PR-AUC vs ROC-AUC (when to prefer which)

  • ROC-AUC = area under TPR vs FPR; it treats positives and negatives symmetrically.
  • In highly imbalanced settings, ROC-AUC can look optimistic even when the model yields many false positives.
  • PR-AUC focuses on the positive class: it penalizes false positives directly through precision. Prefer PR-AUC when positives are rare and costs are asymmetric.

How PR curves relate to ROC curves

Given prevalence $\pi$,

$\text{precision} \;=\; \frac{\pi\cdot \text{TPR}}{\pi\cdot \text{TPR} + (1-\pi)\cdot \text{FPR}}.$

Thus the same ROC point maps to different PR points when $\pi$ changes—another reason PR-AUC depends on class balance.

Computing PR-AUC (practical)

  1. Sort examples by predicted score (descending).
  2. Sweep a threshold over the ranked list and compute $(\text{recall}_k, \text{precision}_k)$ at each step $k$.
  3. Integrate precision over recall. Two common summaries:
    • Area under PR curve using step-wise interpolation (common in libraries).
    • Average Precision (AP): a ranking metric that computes a weighted mean of precision at each new recall obtained when a true positive is encountered. AP and PR-AUC are closely related but not identical; AP corresponds to a specific interpolation that creates a precision “envelope.”

Tip: scikit-learn’s average_precision_score reports AP; auc(recall, precision) computes trapezoidal area under your sampled PR points. Report which one you use.

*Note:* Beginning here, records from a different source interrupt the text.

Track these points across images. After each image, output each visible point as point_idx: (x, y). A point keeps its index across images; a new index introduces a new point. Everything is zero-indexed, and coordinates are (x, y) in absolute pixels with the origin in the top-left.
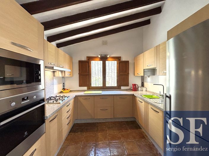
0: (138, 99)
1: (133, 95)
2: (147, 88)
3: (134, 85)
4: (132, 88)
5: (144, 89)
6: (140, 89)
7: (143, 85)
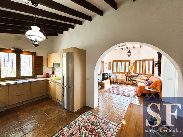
0: (50, 82)
1: (47, 80)
2: (56, 75)
3: (48, 74)
4: (46, 76)
5: (54, 76)
6: (51, 76)
7: (53, 73)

Properties and practical notes

  • Ranking-invariance: Any monotonic transformation of scores (e.g., logits → probabilities) leaves PR-AUC unchanged; it depends on ordering, not calibration.
  • Non-convex curves: PR curves can zig-zag; libraries often apply an envelope (monotone precision w.r.t. recall) before integrating.
  • Edge cases:
    • No positives → PR curve undefined (precision is undefined); most libraries return nan and may warn.
    • Extremely few positives → high variance; use confidence intervals or repeated resampling.
  • Micro vs macro averaging (multiclass/multilabel):
    • Micro-averaged PR-AUC: pool all decisions across classes then compute one PR curve; dominated by common classes.
    • Macro-averaged PR-AUC: compute per-class PR-AUC and average; treats classes equally. Report both if class supports differ.
  • Sampling effects: Down/upsampling negatives/positives changes prevalence and thus PR-AUC. If you sample for training, compute PR-AUC on an evaluation set with natural class balance.
  • Operational view: Choose thresholds by inspecting the PR curve where precision meets business constraints (e.g., “precision ≥ 0.9”) and read off the achievable recall (coverage).

Reporting checklist (quick)

  • PR-AUC value and positive class prevalence $\pi$.
  • Which summary you used (AP vs AUC under PR), and interpolation details.
  • Confidence interval or variability estimate (e.g., bootstrap).
  • (If multiclass) micro/macro choice.
  • A precision@k or precision at target recall to connect to real decisions.

Tiny worked example (conceptual)

  • Dataset: 1,000 samples, 50 positives (prevalence $\pi=0.05$).
  • A model with PR-AUC = 0.42 is strong relative to the 0.05 baseline.
  • If operations require precision ≥ 0.9, the PR curve may show recall ≈ 0.25 at that precision → you’ll capture ~25% of all positives while keeping false positives low.